Empathy-focused training is not new and has been piloted in other parts of the world. As a centre for excellence, the Stoneygate Centre will bring together the best of what has worked, evaluate it, extend it, and combine it with cutting-edge new forms of teaching that enable students to walk a mile in their patient’s shoes.
“By enhancing and extending empathy training across the entire curriculum, our approach is to enhance empathy skills in ways that require little time or resource,” says Dr Ward. “For example, simply asking a patient what it feels like to receive a physical examination can have a real impact on students’ understanding of the patient experience, providing them with an empathic perspective they can take into their own practice. Our curriculum is already tightly packed, so at every stage we will be asking – what is it like for the patient?”
Other forms of teaching will include a focus on the holistic model of disease, bringing patients into the classroom, teaching empathic communication skills, training for role models, and peer support.
Building an evidence-base for empathic healthcare
The Centre’s empathy-focused training programmes for students and healthcare professionals will be sensitive to the resources available in modern health systems, so they can be adopted and spread across medical schools and health systems globally.
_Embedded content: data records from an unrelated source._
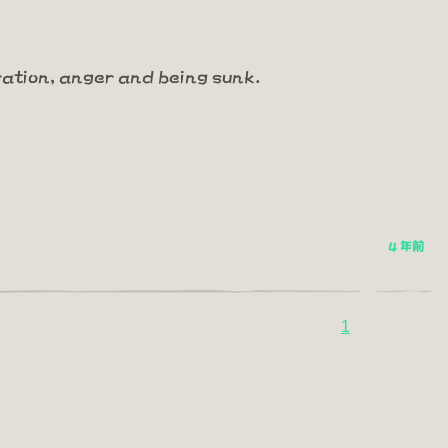
ration, anger and being sunk.
4 年前
1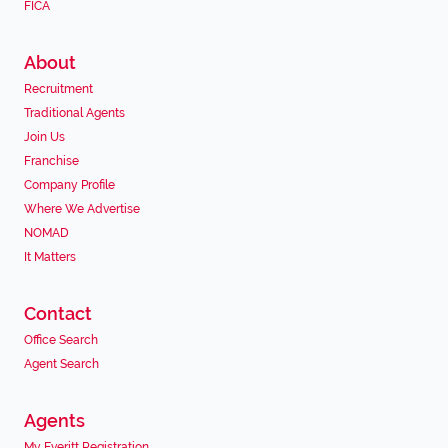
FICA
About
Recruitment
Traditional Agents
Join Us
Franchise
Company Profile
Where We Advertise
NOMAD
It Matters
Contact
Office Search
Agent Search
Agents
My Everitt Registration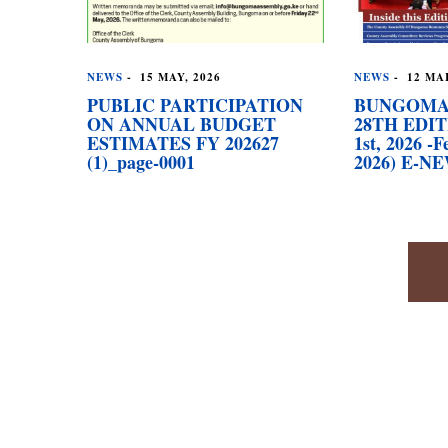
NEWS
-
15 MAY, 2026
NEWS
-
12 MAR
PUBLIC PARTICIPATION
BUNGOMA
ON ANNUAL BUDGET
28TH EDIT
ESTIMATES FY 202627
1st, 2026 -F
(1)_page-0001
2026) E-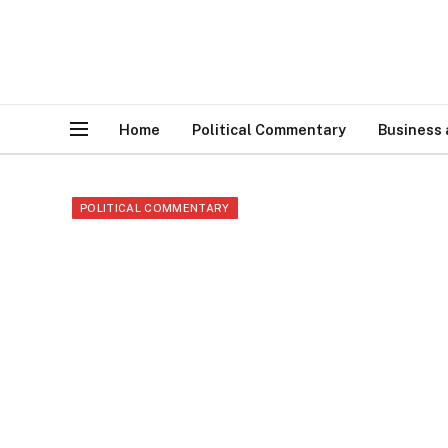
Home
Political Commentary
Business
POLITICAL COMMENTARY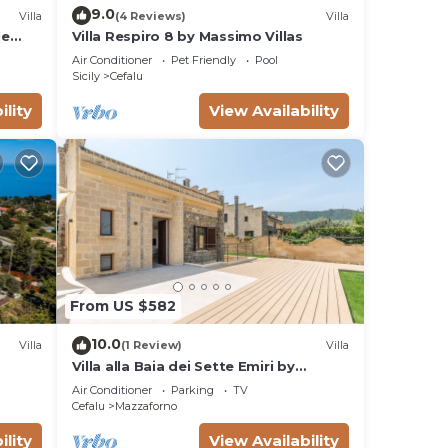
9.0
Villa
(4 Reviews)
Villa
le
Villa Respiro 8 by Massimo Villas
and
Air Conditioner
Pet Friendly
Pool
Sicily
Cefalu
ility
View Availability
From US $582
10.0
Villa
(1 Review)
Villa
Villa alla Baia dei Sette Emiri by
Wonderful Italy
Air Conditioner
Parking
TV
Cefalu
Mazzaforno
ility
View Availability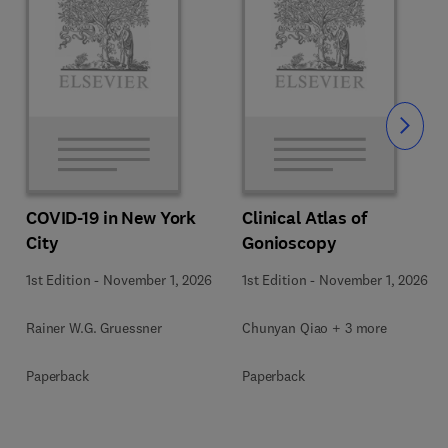
Slide
COVID-19 in New York
Clinical Atlas of
City
Gonioscopy
1st Edition
-
November 1, 2026
1st Edition
-
November 1, 2026
Rainer W.G. Gruessner
Chunyan Qiao + 3 more
Paperback
Paperback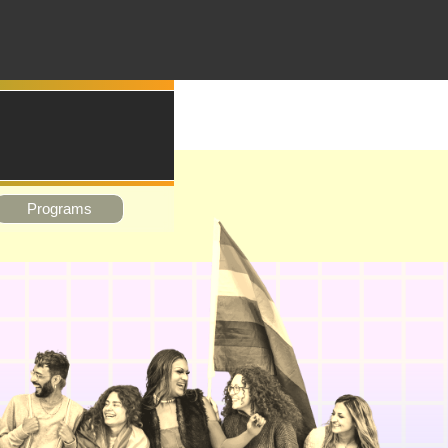
Programs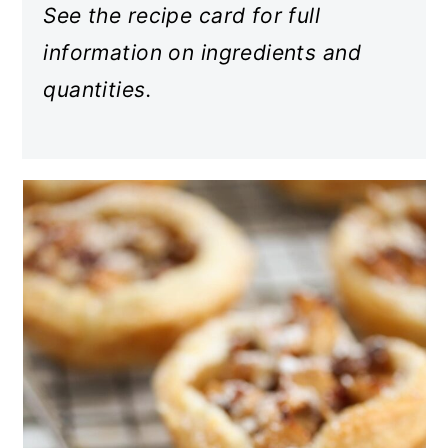
See the recipe card for full
information on ingredients and
quantities.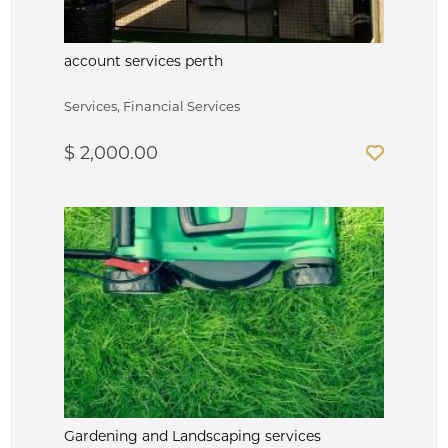
account services perth
Services, Financial Services
$ 2,000.00
Gardening and Landscaping services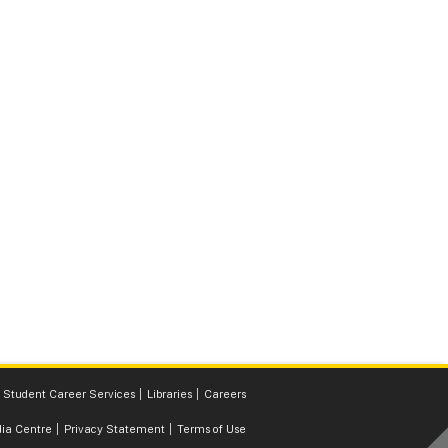
Student Career Services
Libraries
Careers
ia Centre
Privacy Statement
Terms of Use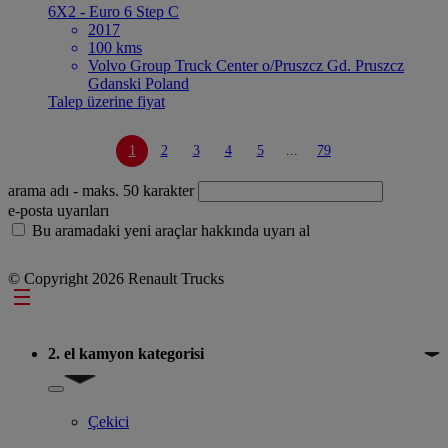
6X2 - Euro 6 Step C
2017
100 kms
Volvo Group Truck Center o/Pruszcz Gd. Pruszcz
Gdanski Poland
Talep üzerine fiyat
1
2
3
4
5
...
79
arama adı
- maks. 50 karakter
e-posta uyarıları
Bu aramadaki yeni araçlar hakkında uyarı al
© Copyright 2026 Renault Trucks
Footer
2. el kamyon kategorisi
Show submenu for 2. el kamyon kategorisi
Çekici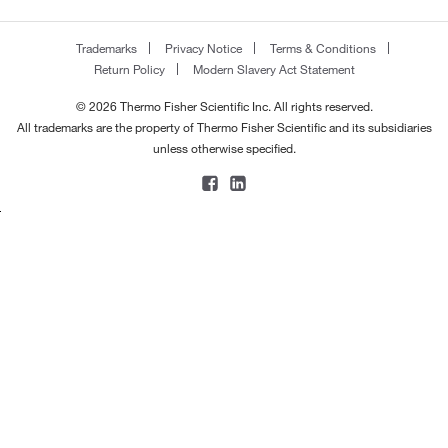
Trademarks
Privacy Notice
Terms & Conditions
Return Policy
Modern Slavery Act Statement
© 2026 Thermo Fisher Scientific Inc. All rights reserved.
All trademarks are the property of Thermo Fisher Scientific and its subsidiaries
unless otherwise specified.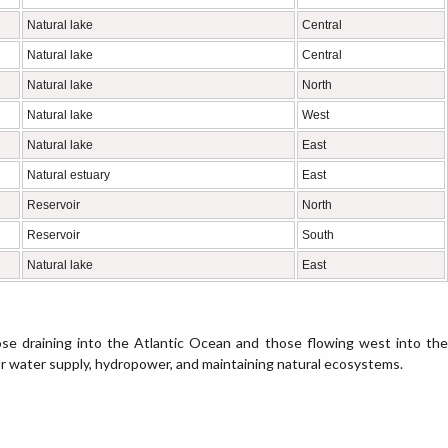
Natural lake
Central
Natural lake
Central
Natural lake
North
Natural lake
West
Natural lake
East
Natural estuary
East
Reservoir
North
Reservoir
South
Natural lake
East
se draining into the Atlantic Ocean and those flowing west into the
or water supply, hydropower, and maintaining natural ecosystems.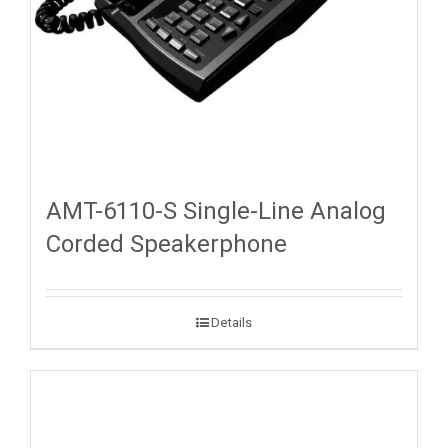
AMT-6110-S Single-Line Analog
Corded Speakerphone
Details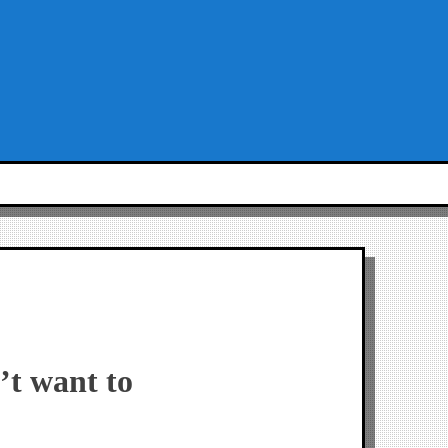
’t want to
Dr Ward also hopes the Centre can kick-start a ripple effect where clinicians who teach Leicester Medical School’s empathy-focused curriculum start to see their own practice change.
“Naturally, when you teach you reflect on what you have taught and then take this into your own clinical setting,” says Dr Ward. “Alongside this, when our students become Foundation Year Doctors, our aim is for them to experience less burnout and have fewer complaints because they are practising empathically. We need to capture these experiences are part of our research.”
For health systems and policymakers, the Stoneygate Centre’s research team are taking an evidence-based approach to understanding how empathic healthcare can lead to higher patient satisfaction or fewer patient safety incidents.
“If we want to see sustained change across the health system, then we must build a case of evidence to support it. Medical schools, hospitals and health systems will respond to that and will want to change their policies and deliver their own empathy-focused training programmes. We have an exciting few years ahead of us, and as an educator, I’m really looking forward to seeing the benefits this brings to our students and their patients.”